Opening a door for better integration - Folkhälsan
12 February 2020

Opening a door for better integration

Luckan Integration, a Finland-Swedish information and cultural organization, has launched Dörren, a digital match-making tool. Dörren enables encounters within a certain field between locals and those who have moved to Finland from abroad. Folkhälsan is one of the several organisations that have promised to do their best to spread information about Dörren among its staff.

Folkhälsan supports Luckan’s Dörren project by allowing the staff to participate in Dörren’s mentoring programme during working hours (3 × 1 hour). The meetings may be held at the workplace with the supervisor’s permission and on condition that the employee’s work is not adversely affected and that a substitute is not required.

Samfundet Folkhälsan CEO Georg Henrik Wrede welcomes the Dörren initiative:
“Health is not just about how someone feels themselves, but that also everyone around them is feeling good. Finland needs immigration, which makes it important for us to ensure that everyone in society has a meaningful context, work and friends. Opening doors means a dialogue between those who are already more integrated and the fresh newcomers”, Wrede says.


Panel discussion at Luckan during Dörren's launch on 29 January. From left: Georg Henrik Wrede, CEO, Samfundet Folkhälsan; Jonathan Nyman, Project Director, Exove; Miika Sahamies, Senior Adviser, Akava; Jonna Sahala, Chief Executive, Finlands Svenska Scouter / Förbundsarenan’s representative; Jan Rundt, Head of Office, Arbis in Helsinki.

It takes time to build a network

As a newcomer in a foreign country, it often takes time to establish contacts with people within one’s professional field and to become familiar with the environment and one’s possibilities within the field. Lack of insight and a professional network is often a great challenge.

“The idea with opening doors for integration is not that you would arrange for a job for anyone.
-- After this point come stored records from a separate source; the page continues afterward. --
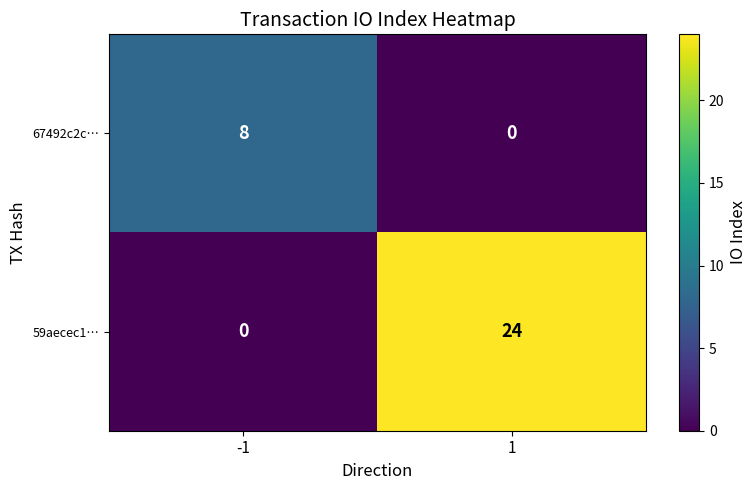

Which label corresponds to the largest value in the chart?

1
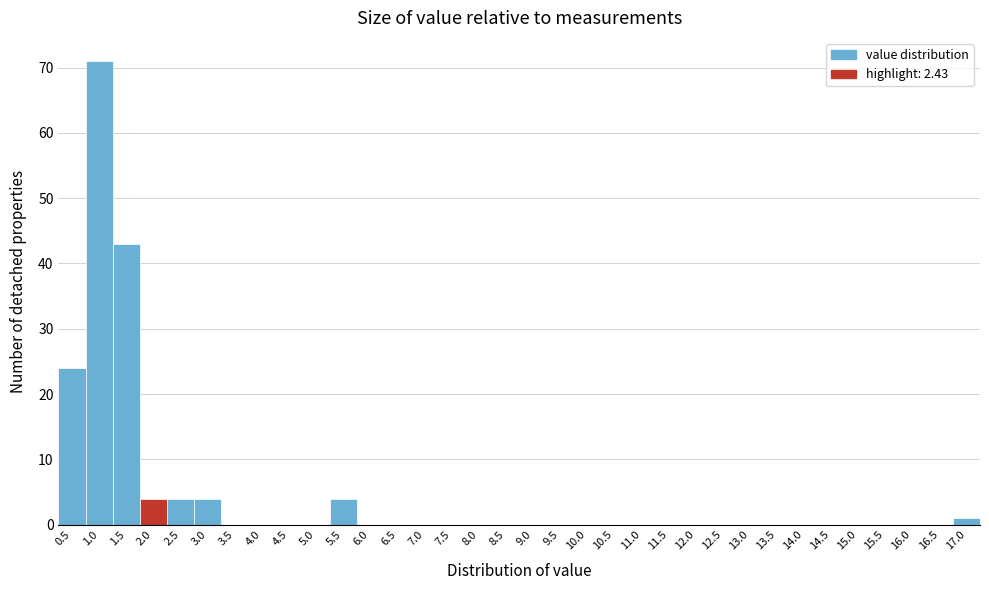

What is the greatest value displayed?

71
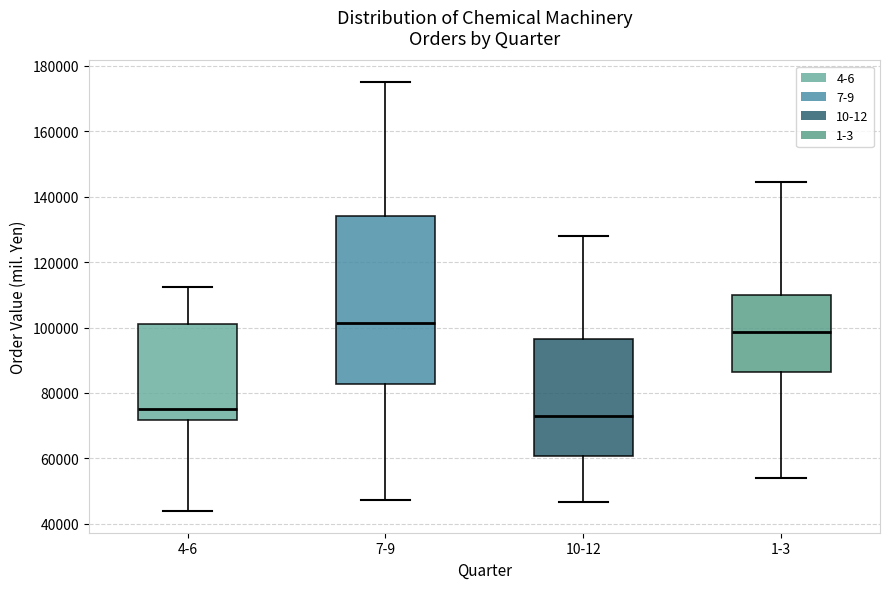

Where does the median line of the box for 1-3 sit on the y-axis? The values are not printed on the chart, so give them approximately, as read against the axis.

98000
Instead, a meeting where you can exchange experiences with each other can eventually result in more contacts and increase the possibility of finding a job”, says Project Manager Gerd Norrgård from Luckan.

The idea originates from Sweden, where the same idea is operated under the name Yrkesdörren.

The project started in 2018, and Dörren’s pilot project has been running in spring and summer 2019 while the project’s website has been developed.

“At that time, we noticed that participants signed up quickly for almost all fields. What we need now is more people to open doors”, Gerd Norrgård says.


Jens Berg of Montem worked as the moderator during the panel discussions.

“What surprised us was having participants from fields such as the social sector, sports, NGOs, culture, marketing, communication, IT and research and, for example, chemists and biologists. It was particularly surprising that we had many participants from the IT sector, including programmers, although the talk is that there is a shortage of them at this time”, Gerd Norrgård says.

The project is primarily targeted at immigrants in the Uusimaa region. Luckan runs the project in co-operation with providers of integration education in Swedish, for example Akan Borgå folkakademi, Arbis in Helsinki, Akava, Scouts and Guides of Finland, Folkhälsan and entrepreneur associations.

Read more about Dörren.
Read more about Folkhälsan’s project Diversity of health.

Researcher Anu Yijälä of the City of Helsinki, on the left, presented facts about the significance of networking for the employment possibilities of those born abroad in the Helsinki metropolitan region.

Photo at the top: On the left, project co-ordinator Melanie Lindgren (no longer with Luckan, photo taken before Christmas), Dörren’s project manager Gerd Norrgård in the centre, on the right co-ordinator Luca Maurizi of Folkhälsans förbund. Luca Maurizi is a member of the Dörren project’s steering group and serves as a project co-ordinator in Folkhälsan’s Diversity of Health project.